How long does the whole CAR-T process take?
From the day cells are collected to the end of close monitoring is usually around eight to twelve weeks. Cell manufacturing takes two to four weeks, conditioning chemotherapy takes a few days, the infusion is a single day, and intensive monitoring covers the following several weeks. Long-term follow-up continues for years.
Will I lose my hair?
The CAR-T infusion itself does not cause hair loss. However, the conditioning chemotherapy and earlier treatments may cause temporary hair thinning or loss. Most patients regrow their hair over time.
Can CAR-T be repeated if the cancer comes back?
In selected cases, a second CAR-T infusion is possible, sometimes using a product that targets a different marker on the cancer cells. Whether this is an option depends on the cancer type, why the first treatment did not produce a lasting response, and the patient’s overall condition. Other options such as further chemotherapy, targeted therapy, transplant, or clinical trials are also considered.
Will I be infectious or radioactive after CAR-T?
No. CAR-T cells are your own immune cells; they are not infectious and there is no radioactivity involved. However, because you are at higher risk of infection during recovery, you and those around you will be asked to follow careful hygiene practices for some time.
Why is a caregiver required?
Because side effects such as confusion or fever can come on quickly and you may not notice them in yourself, a trained caregiver is required to stay with you during the high-risk weeks. They watch for warning signs and bring you back to the centre quickly if anything changes. Most centres will not proceed with CAR-T unless a reliable caregiver is in place.
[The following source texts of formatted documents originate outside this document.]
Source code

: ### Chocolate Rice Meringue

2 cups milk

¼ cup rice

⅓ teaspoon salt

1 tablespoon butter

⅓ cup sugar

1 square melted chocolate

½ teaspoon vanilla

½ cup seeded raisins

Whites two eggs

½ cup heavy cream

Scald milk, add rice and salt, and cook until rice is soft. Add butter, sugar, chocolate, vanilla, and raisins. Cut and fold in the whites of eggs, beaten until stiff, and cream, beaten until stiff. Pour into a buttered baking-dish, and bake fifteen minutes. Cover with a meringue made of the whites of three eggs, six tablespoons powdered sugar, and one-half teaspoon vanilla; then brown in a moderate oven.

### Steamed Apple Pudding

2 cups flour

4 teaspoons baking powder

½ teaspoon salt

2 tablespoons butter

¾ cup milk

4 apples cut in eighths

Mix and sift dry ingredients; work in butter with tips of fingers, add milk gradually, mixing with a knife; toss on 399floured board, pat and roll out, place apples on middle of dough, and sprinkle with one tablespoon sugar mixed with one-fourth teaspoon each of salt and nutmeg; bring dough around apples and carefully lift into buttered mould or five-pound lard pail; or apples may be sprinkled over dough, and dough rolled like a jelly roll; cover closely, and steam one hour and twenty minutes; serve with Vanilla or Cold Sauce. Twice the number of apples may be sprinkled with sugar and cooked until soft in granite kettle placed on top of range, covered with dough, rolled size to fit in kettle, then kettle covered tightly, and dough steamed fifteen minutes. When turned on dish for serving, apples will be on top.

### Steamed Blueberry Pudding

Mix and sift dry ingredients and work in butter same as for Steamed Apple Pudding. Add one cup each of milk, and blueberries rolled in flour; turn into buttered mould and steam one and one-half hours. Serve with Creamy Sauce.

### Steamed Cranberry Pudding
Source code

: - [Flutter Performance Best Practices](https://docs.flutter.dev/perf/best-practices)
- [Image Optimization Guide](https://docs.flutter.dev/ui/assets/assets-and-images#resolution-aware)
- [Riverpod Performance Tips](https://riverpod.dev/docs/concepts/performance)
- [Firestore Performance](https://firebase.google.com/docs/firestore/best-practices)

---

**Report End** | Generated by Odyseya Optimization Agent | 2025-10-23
Can I have CAR-T if I have had a stem cell transplant?
Yes, in many situations. CAR-T cell therapy can be given to patients whose cancer has returned after autologous or allogeneic stem cell transplant. Your team will review your specific situation, the time since transplant, your blood counts, and your overall health.
Will CAR-T affect my fertility?
The conditioning chemotherapy and earlier cancer treatments can affect fertility. If fertility is important to you, it should be discussed with your team before treatment starts. Options such as sperm banking or egg or embryo freezing may be considered, depending on age, time available, and clinical situation.
How soon will we know if it worked?
The first formal response assessment is usually done about one month after infusion, with further assessments at three months, six months, and beyond. Some signs of response (such as falling blood markers) may appear earlier, but the picture takes time to become clear.
Conclusion
CAR-T cell therapy is one of the most significant advances in modern cancer treatment for certain blood cancers. By using your own immune cells, redesigned in a laboratory, it offers a way to attack cancer with a level of precision and persistence that earlier treatments could not provide. For patients whose cancer has come back after, or not responded to, standard therapy, CAR-T has changed what is medically possible.
At the same time, CAR-T cell therapy is a complex treatment with a structured process, distinctive side effects, and a recovery that unfolds over weeks and months. It is best delivered in centres with experience in cellular therapy and with strong intensive care and supportive care backup. Whether CAR-T is appropriate for any individual situation, which product to use, and how it fits with other treatments are clinical decisions that depend on the cancer type, prior treatments, overall health, and a careful discussion with your haematology and oncology team.